GIVEN RECORDS:
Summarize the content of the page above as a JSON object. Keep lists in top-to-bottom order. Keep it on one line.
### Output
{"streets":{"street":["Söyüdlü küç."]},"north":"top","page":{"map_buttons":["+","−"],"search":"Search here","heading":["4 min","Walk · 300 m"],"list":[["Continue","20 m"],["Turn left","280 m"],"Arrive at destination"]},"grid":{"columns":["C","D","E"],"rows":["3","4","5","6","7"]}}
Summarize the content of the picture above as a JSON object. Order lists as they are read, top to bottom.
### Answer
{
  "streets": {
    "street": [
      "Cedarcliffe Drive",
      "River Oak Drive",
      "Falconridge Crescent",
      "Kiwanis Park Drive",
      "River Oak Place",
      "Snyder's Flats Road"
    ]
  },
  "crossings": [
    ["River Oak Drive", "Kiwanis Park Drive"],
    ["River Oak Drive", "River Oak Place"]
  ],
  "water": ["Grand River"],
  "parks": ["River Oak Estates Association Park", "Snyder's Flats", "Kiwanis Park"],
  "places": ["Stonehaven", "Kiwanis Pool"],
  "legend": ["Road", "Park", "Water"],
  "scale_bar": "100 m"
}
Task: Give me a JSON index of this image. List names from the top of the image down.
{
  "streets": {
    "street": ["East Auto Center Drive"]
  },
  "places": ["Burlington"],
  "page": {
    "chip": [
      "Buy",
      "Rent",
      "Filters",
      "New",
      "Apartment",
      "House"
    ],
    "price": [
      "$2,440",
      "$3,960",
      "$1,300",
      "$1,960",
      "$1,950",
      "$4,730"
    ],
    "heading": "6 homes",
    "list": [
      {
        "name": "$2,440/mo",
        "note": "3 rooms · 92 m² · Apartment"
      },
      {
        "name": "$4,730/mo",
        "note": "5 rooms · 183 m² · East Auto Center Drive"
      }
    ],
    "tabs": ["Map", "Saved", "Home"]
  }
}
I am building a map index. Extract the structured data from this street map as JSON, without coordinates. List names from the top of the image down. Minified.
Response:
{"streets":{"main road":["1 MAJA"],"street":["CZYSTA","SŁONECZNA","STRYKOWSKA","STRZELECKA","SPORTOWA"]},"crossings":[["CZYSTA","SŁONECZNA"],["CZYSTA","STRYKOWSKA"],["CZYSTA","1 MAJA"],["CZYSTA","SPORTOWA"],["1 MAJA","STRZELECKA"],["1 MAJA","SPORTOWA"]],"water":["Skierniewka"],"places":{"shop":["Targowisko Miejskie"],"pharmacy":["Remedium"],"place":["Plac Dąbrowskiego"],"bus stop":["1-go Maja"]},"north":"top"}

WORK INSTRUCTIONS: Every line from the top of the material through the line containing "Summarize the content of the picture" must be transcribed exactly, and no other line may appear.

WRITTEN RESPONSE:
Summarize the content of the page above as a JSON object. Keep lists in top-to-bottom order. Keep it on one line.
### Output
{"streets":{"street":["Söyüdlü küç."]},"north":"top","page":{"map_buttons":["+","−"],"search":"Search here","heading":["4 min","Walk · 300 m"],"list":[["Continue","20 m"],["Turn left","280 m"],"Arrive at destination"]},"grid":{"columns":["C","D","E"],"rows":["3","4","5","6","7"]}}
Summarize the content of the picture above as a JSON object. Order lists as they are read, top to bottom.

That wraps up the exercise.